Generalized ML process

  1. Read training & validation datasets
  2. Define the neural net architecture and configs
  3. Define the loss function
  4. Define the optimizer algorithm
  5. Train the neural net on batches of data
  6. Evaluate the net's performance on the validation dataset

Skills Applied

  • Create dense, convolutional, max pooling hidden layers
  • Connect the layers with flattening and reshaping techniques
  • Apply dropout

Techniques

Dense Layer

dense.py includes a simple one output layer network.

Hidden Layer

hidden.py adds a reLU-activated dense layer with its own weights and biases.

Convolutional Layer

convolutional.py adds more layers of complexity. This method yields especially accurate results with 2- and more dimensions of input. However, the improved performance comes at the cost of speed: complexity of the network slows down the speed of training for improved accuracy.

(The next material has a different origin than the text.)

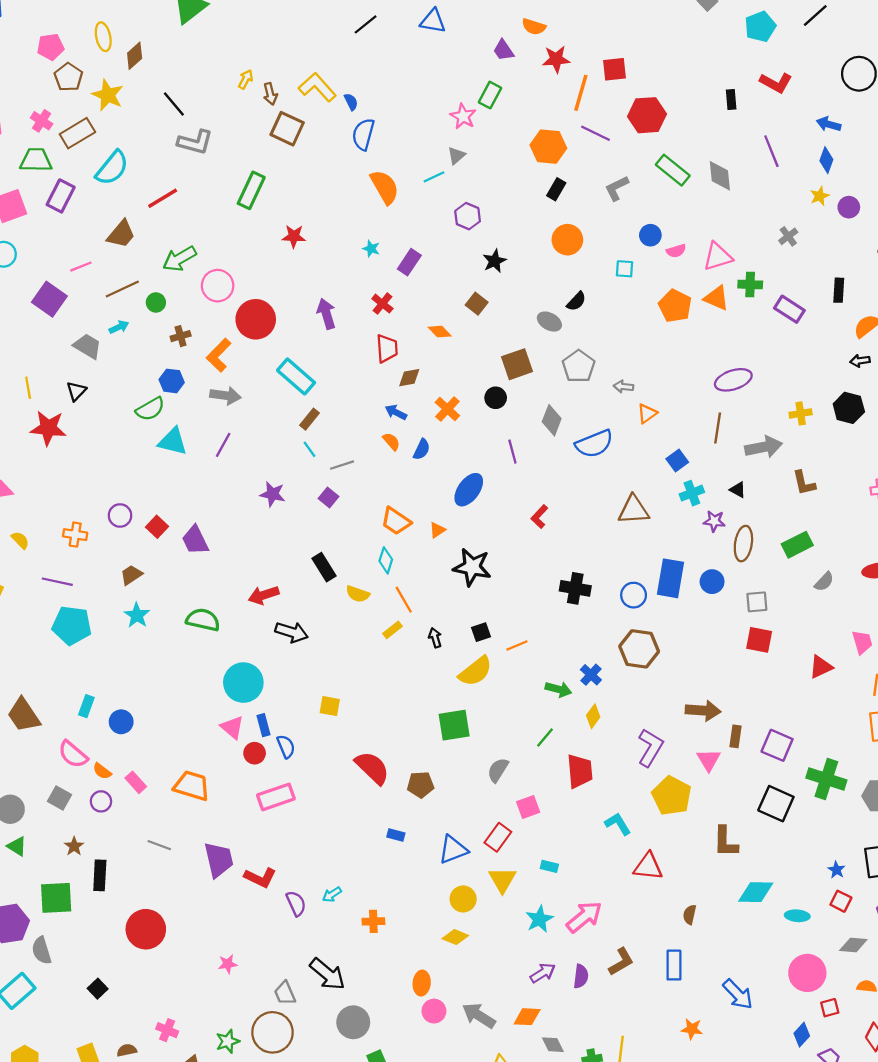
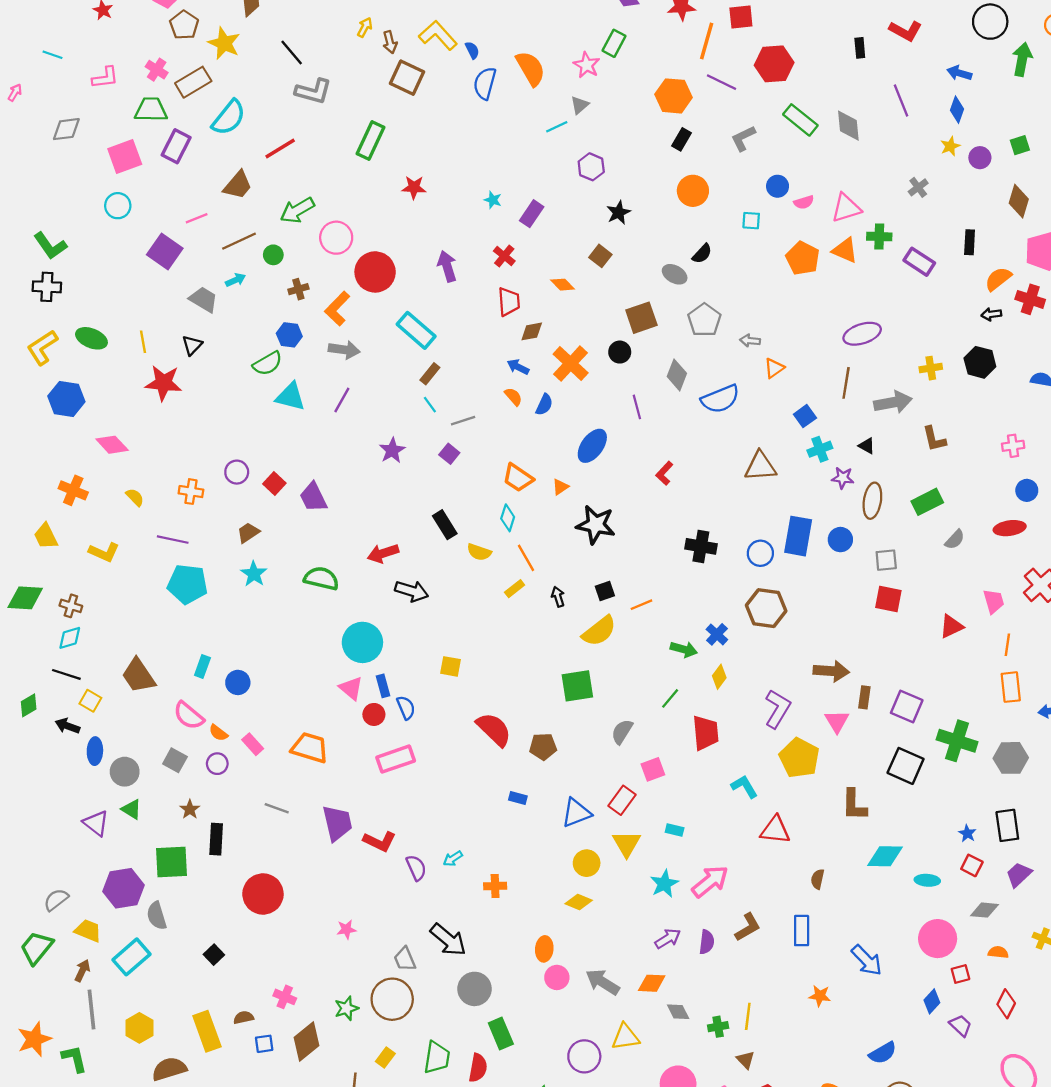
orange semicircle: (385, 187) -> (531, 68), moved
orange cross: (447, 409) -> (571, 363), size x1.4
purple star: (273, 494) -> (392, 450), turned 30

Model of the Convolutional Layer

The parameters of thelayer are the size of the convolution window and the strides.

Padding set as 'SAME' indicates that the resulting layer is of the same size.

After this step, we apply max pooling. We will build two convolutional layers, connect it to the dense hidden layer. The above diagram visualizes this architecture.

Concepts

Dense Layer

A regular layer of neurons in a neural network. Each neuron receives input from all the neurons in the previous layer, thus densely connected. The layer has weight matrix W, a bias vector b, and the activations of previous layer a.

Dropout Layer

A regularization technique used to tackle the problem of overfitting. The Dropout method takes in a random float between 0 and 1, keep_prob, which is the fraction of the neurons to drop during training time. It's very important to dropout the neurons only in the training phase, not when evaluating the model; thus we define an additional placeholder to keep the dropout probability.

A dropout layer does not have any traininable parameters; nothing gets updated during backward pass of backpropagation.

To ensure that expected sum of vectors fed to this layer remains the same if no dropout was applied, the remaining dimensions which are not set to zero are scaled by 1 / keep_prob.